Inisial MDS menjadi sorotan publik setelah aksinya melakukan penganiayaan terhadap anak berusia 17 tahun berinisial D viral di media sosial. Pelaku merupakan anak dari seorang pejabat Direktorat Jenderal Pajak, Kementerian Keuangan.
Publik geram setelah tahu MDS suka pamer harta di media sosial. Publik juga ingin mengetahui asal-muasal kekayaan orang tua pelaku yang mencapai Rp56 miliar. Paduan anak-bapak ini kemudian menggerus kepercayaan publik terhadap otoritas pajak. “Saya menyadari bahwa tindakan putra saya yang salah sehingga merugikan orang lain, mengecewakan, dan menimbulkan kegaduhan di masyarakat,” kata orang tua pelaku dalam video singkat yang dibagikan staf khusus Menteri Keuangan Yustinus Prastowo, Kamis, 23 Februari 2023. Kementrian keuangan langsung mencopot orang tua pelaku sebagai pejabat eselon 2 yang menjabat sebagai Kepala Bagian Umum di Kantor Wilayah Direktorat Jenderal Pajak (DJP) Jakarta Selatan.Mengenai hal tersebut, pengamat pajak Center for Indonesia Taxation Analysis (CITA), Fajry Akbar, berspekulasi bahwa kasus ini akan merambat pada tingkat kepatuhan masyarakat untuk membayar pajak. “Hak masyarakat untuk kecewa, saya sendiri kecewa,” kata dia kepada wartawan, Senin (27/2/2023).

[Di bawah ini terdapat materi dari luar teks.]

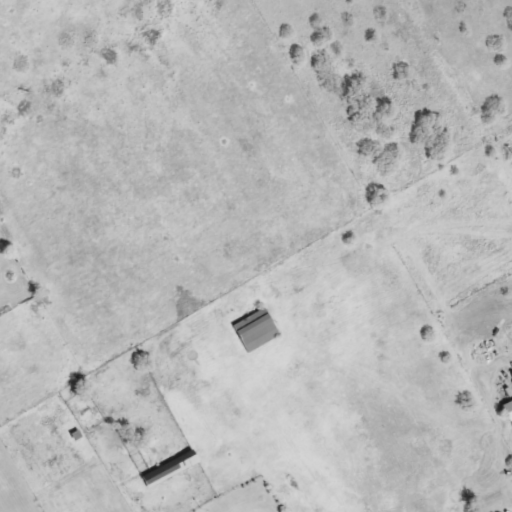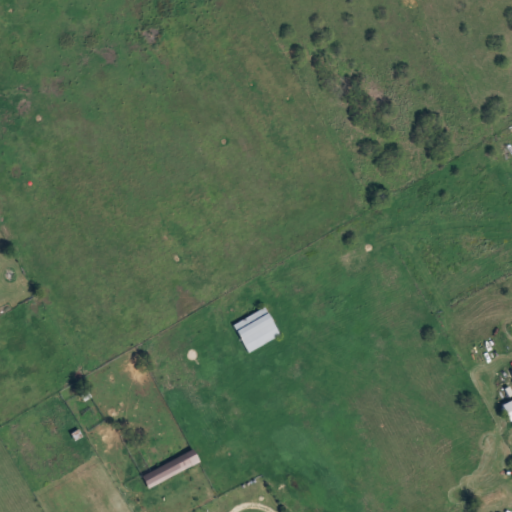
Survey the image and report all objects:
building: (255, 329)
building: (508, 407)
building: (169, 468)
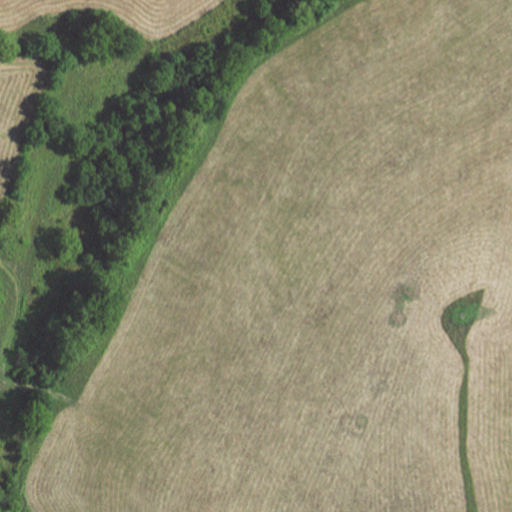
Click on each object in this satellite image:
road: (57, 168)
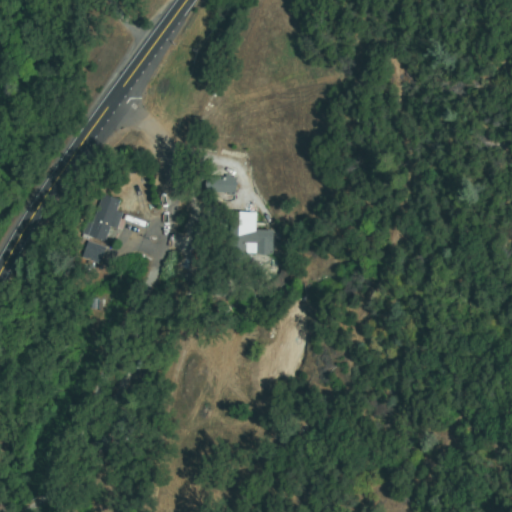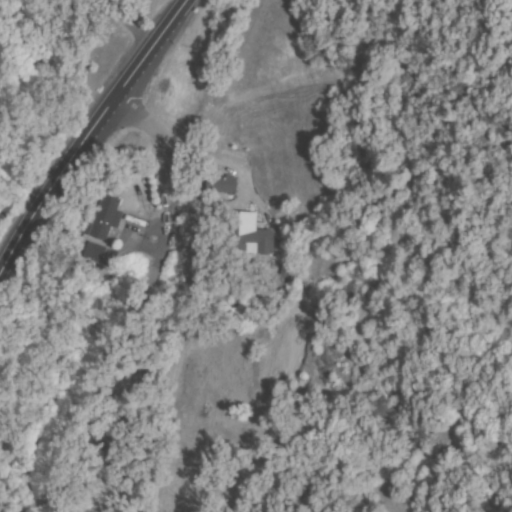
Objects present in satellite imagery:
road: (137, 20)
road: (261, 71)
road: (89, 135)
building: (221, 184)
building: (217, 185)
building: (101, 218)
building: (104, 219)
building: (247, 235)
building: (247, 238)
building: (93, 252)
building: (94, 252)
building: (307, 405)
building: (121, 423)
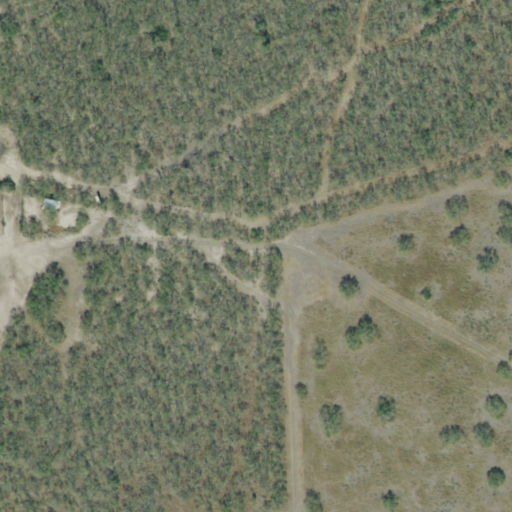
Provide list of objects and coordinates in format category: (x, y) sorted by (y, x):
building: (50, 206)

Terlepas dari kasus di atas, penulis ingin memberikan
pandangan mengenai mengapa orang kaya dapat bersikap semena-mena dengan
mengandalkan kekayaannya. Orang dengan kekayaan di atas rata-rata cenderung
memiliki sifat serakah.
Menurut David M. Mayer, seorang professor di Universitas Michigan, sifat
serakah mendorong mereka untuk lebih permisif terhadap pelanggaaran norma,
terutama pelanggaran hukum. Mereka memiliki beberapa privilese. Bentuknya dapat
bermacam-macam, ada berupa harta, jabatan, akses ke institusi yang elite, hingga
koneksi ke orang-orang yang penting. Hal tersebut membuat orang kaya memiliki
“sense of entitlement” atau cenderung merasa lebih berhak mendapat perlakuan
spesial dibandingkan pada orang biasa.
Banyak dari mereka yang menunjukkan sifat narsistik merasa lebih berkuasa, atau rentan menyalahgunakan kekuasaan. Dampak sifat narsistik tersebut antara lain mudah bertindak seenaknya seakan-akan kebal dari berbagai macam konsekuensi. Apalagi dengan adanya penerapan restorative justice yang dilakukan oleh lembaga pelaksana hukum di Indonesia yaitu Kejaksaan Agung. Menurut Michael W. Kraus dan teman-teman, sumber daya dapat menentukan perilaku seseorang. Orang-orang kelas atas cenderung melihat ke dalam dirinya sendiri sehingga mereka cenderung memandang dunia menggunakan kacamata sendiri. Sikap yang dimiliki orang biasa dengan orang kelas atas sangat berbeda. Orang kelas atas tidak terbiasa untuk adaptif di lingkungannya sehingga mereka selalu nyaman dengan lingkungan mereka sendiri. Ketika mereka tidak berada di lingkungan nyamannya, mereka akan memaksa untuk nyaman dengan cara menggunakan kekayaannya ataupun kekuasaanya.
Pada akhirnya, kekayaan sendiri
dapat menjadi pisau bermata dua. Di satu sisi, dia dapat menjadi pendukung
kehidupan kita. Di sisi yang lain, dia dapat menjadi pisau yang akan siap
menusuk pemiliknya. Selalu ingat apa kata aktor klasik Indonesia, yaitu Kasino
“Ah udah gak usah lu pikirin, memang begitu anak orang kaya, kelakuannya suka
tengil, kayak duit bapaknya halal aja”.